*** INPUT FOR THIS TASK Section Begins ***

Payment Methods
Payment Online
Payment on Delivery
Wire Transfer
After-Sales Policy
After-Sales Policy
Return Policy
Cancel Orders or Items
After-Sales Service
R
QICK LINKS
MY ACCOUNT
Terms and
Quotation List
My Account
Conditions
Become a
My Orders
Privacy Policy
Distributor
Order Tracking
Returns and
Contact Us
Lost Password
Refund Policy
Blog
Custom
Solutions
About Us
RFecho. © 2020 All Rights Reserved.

*** INPUT FOR THIS TASK Section Ends ***
*** INPUT FOR THIS TASK Section Begins ***

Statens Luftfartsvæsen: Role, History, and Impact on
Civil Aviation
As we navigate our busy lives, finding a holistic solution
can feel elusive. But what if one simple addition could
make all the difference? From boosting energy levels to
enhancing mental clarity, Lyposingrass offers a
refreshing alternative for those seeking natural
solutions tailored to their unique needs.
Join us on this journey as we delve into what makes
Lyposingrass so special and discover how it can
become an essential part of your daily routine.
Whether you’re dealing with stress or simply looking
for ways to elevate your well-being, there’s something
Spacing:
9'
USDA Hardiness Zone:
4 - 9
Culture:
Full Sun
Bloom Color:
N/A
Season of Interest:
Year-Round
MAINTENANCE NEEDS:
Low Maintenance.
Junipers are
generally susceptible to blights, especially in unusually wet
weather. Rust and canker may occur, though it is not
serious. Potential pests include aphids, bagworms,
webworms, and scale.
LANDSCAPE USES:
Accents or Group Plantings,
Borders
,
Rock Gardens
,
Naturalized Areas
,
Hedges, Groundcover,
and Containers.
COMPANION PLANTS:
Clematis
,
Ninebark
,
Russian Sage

*** INPUT FOR THIS TASK Section Ends ***

> EXERCISE DETAILS
Reproduce the lines above, starting with the line that contains "Statens Luftfartsvæsen: Role, History, and" and ending with the line that contains "Russian Sage", both included. Copy only those lines, each unchanged and in its original order.

> EXERCISE SOLUTION
Statens Luftfartsvæsen: Role, History, and Impact on
Civil Aviation
As we navigate our busy lives, finding a holistic solution
can feel elusive. But what if one simple addition could
make all the difference? From boosting energy levels to
enhancing mental clarity, Lyposingrass offers a
refreshing alternative for those seeking natural
solutions tailored to their unique needs.
Join us on this journey as we delve into what makes
Lyposingrass so special and discover how it can
become an essential part of your daily routine.
Whether you’re dealing with stress or simply looking
for ways to elevate your well-being, there’s something
Spacing:
9'
USDA Hardiness Zone:
4 - 9
Culture:
Full Sun
Bloom Color:
N/A
Season of Interest:
Year-Round
MAINTENANCE NEEDS:
Low Maintenance.
Junipers are
generally susceptible to blights, especially in unusually wet
weather. Rust and canker may occur, though it is not
serious. Potential pests include aphids, bagworms,
webworms, and scale.
LANDSCAPE USES:
Accents or Group Plantings,
Borders
,
Rock Gardens
,
Naturalized Areas
,
Hedges, Groundcover,
and Containers.
COMPANION PLANTS:
Clematis
,
Ninebark
,
Russian Sage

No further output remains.